── THE DATA ──

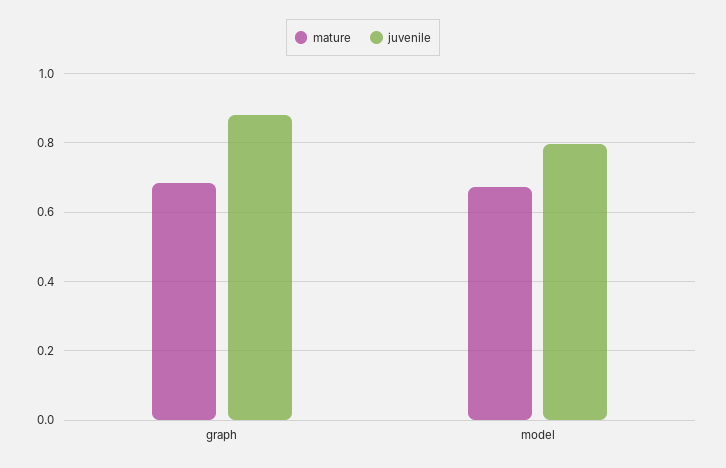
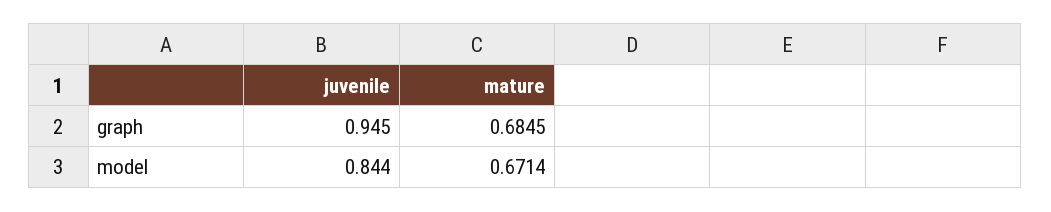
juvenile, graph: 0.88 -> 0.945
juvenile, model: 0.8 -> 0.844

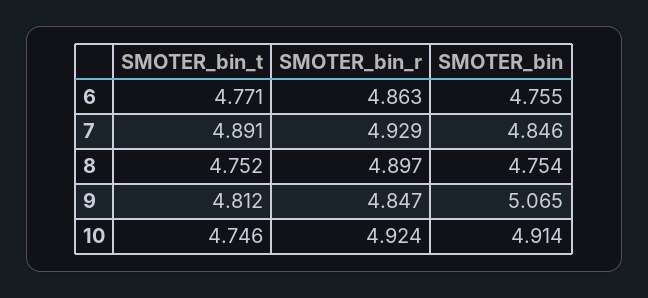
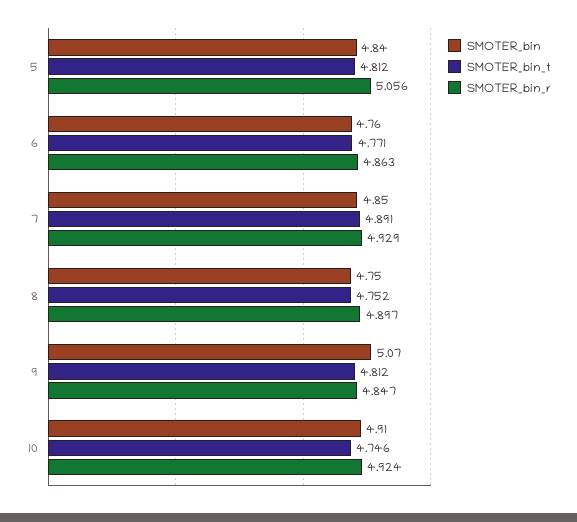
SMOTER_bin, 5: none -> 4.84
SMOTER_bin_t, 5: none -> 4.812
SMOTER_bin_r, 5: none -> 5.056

───
── THE DATA ──

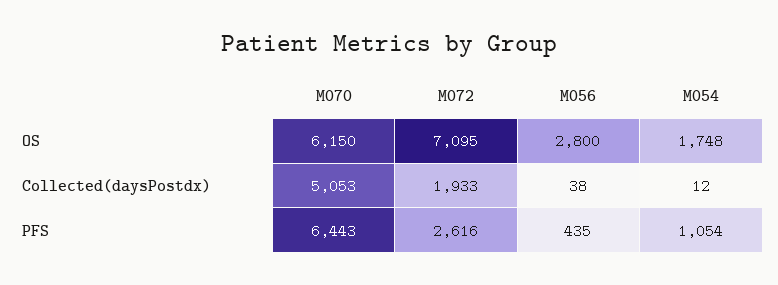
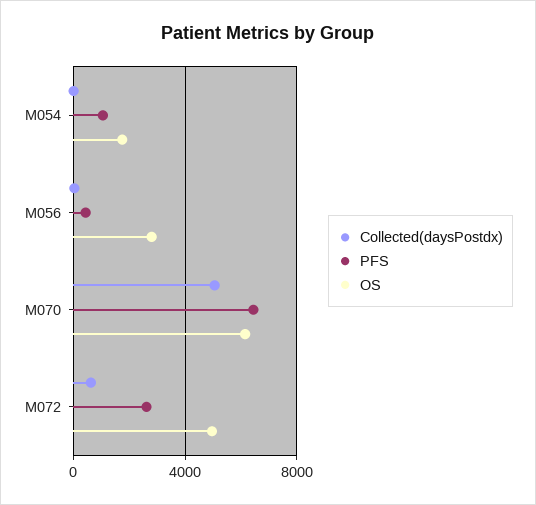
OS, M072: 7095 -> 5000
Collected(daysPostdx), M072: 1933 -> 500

───

WHAT IS EXPECTED →
The result should be an exact copy of only the lines above from the one that holds "juvenile, graph: 0.88 -> 0.945" through the one that holds "SMOTER_bin_r, 5: none -> 5.056", both ends included, without pictures.

ANSWER SECTION →
juvenile, graph: 0.88 -> 0.945
juvenile, model: 0.8 -> 0.844

SMOTER_bin, 5: none -> 4.84
SMOTER_bin_t, 5: none -> 4.812
SMOTER_bin_r, 5: none -> 5.056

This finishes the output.